Ceux qui rendirent ces services à la France ont aujourd’hui soixante cinq, soixante dix ans! Fringants retraités ! Leurs souvenirs, nourris d’un essentialisme fixiste qui ne fut jamais véritablement étudié si ce n’est pas les théoriciens de FN, en sont restés au fellagha égorgeur, enculeurs de chèvres, qui se torche avec des pierres. Ce pan d’histoire, son interprétation, se sont fossilisés. Les avalanches de savoirs qui depuis ont recouvert l’histoire des humiliés n’y ont rien fait. Les Iraniens, les Egyptiens, par exemple, seront toujours pris pour des Arabes ! Cette ignorance-là, savamment distillée, n’a rien d’un anachronisme…

A cette couche de sédiment de la honte est venue s’ajouter celle –non moins abjecte- de la propagande américaine du 11 septembre. De nouvelles représentations racistes sont venus étoffer celles du cru, peignant presque toujours des pratiques vouées à être aperçues comme injustifiables et criminelles.

Au milieu de cette confusion, Kiarostami en est repoussé d’autant dans les oubliettes du paradis audiovisuel mondial. Nous comprendrons alors le choc que produit la séquence de la prostituée !

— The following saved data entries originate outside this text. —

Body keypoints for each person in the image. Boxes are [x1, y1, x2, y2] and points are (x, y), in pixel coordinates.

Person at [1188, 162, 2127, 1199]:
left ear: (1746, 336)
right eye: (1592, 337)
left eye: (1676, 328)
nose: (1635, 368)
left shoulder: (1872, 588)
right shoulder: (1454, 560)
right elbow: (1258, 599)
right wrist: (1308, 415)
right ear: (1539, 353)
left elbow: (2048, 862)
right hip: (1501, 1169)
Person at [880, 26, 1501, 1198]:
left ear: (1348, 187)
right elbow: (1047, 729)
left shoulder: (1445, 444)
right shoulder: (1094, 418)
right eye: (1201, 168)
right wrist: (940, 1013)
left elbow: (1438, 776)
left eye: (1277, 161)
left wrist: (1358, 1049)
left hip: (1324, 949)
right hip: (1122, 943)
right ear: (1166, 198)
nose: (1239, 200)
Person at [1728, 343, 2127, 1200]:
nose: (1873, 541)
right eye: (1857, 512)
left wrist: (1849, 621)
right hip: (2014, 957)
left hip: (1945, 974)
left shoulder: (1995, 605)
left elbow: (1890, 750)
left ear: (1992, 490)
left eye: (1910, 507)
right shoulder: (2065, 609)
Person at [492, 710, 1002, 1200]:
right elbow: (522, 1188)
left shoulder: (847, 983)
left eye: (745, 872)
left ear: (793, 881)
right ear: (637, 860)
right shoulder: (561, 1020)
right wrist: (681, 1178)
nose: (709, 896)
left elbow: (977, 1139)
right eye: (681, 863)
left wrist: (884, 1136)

L’éveil auquel Kiarostami veut nous faire prendre part est une tâche ardue, nous venons de le voir ; c’est à peine si nous pouvons saisir tout le poids des paroles lancées par ses femmes en luttes pour l’égalité, la signification de la « mutilation » symbolique de l’une d’entre elles, le rôle de cette vieille femme qui n’a que la prière, etc., le tout dans un espace réduit. confiné ; un des seuls où puisse s’exercer la liberté d’expression sous ces latitudes: l’intérieur d’une voiture ; élément particulièrement significatif chez Kiarostami. Un espace dont l’utilisation est particulièrement choquante dans ce film.

Le plan fixe délibérément utilisé ici comme élément authentique, épuré, « anti-narratif », loin d’un cinéma opulent, castré par une fausse complexité hollywoodienne en irritera plus d’un. C’est du documentaire concluront-ils !

Pour les mêmes raisons, nous éviterons d’employer ici le terme « road movie ». L’habitacle de la voiture, répétons-le, est une métaphore. Une parole fluide et lumineuse s’en échappe. Pendant une heure trente – à de rares exceptions près- nous voyons cet espace en mouvement, circulant partout, s’introduisant partout, roulant sans arrêt, le jour, la nuit ! Loin de faire du sur-place, cet habitacle se fraye un chemin sur les routes les plus tortueuses.

10, est un film difficile qui ne prétend pourtant pas faire école. On l’aime tellement qu’on aimerait le voir « dépassé », rétro…

Dans un monde où ces femmes auraient enfin ce qu’elles veulent, où les libertés seraient garanties, ce film aurait encore un indiscutable pouvoir de ravissement tant l’humanité qui s’en dégage est unique.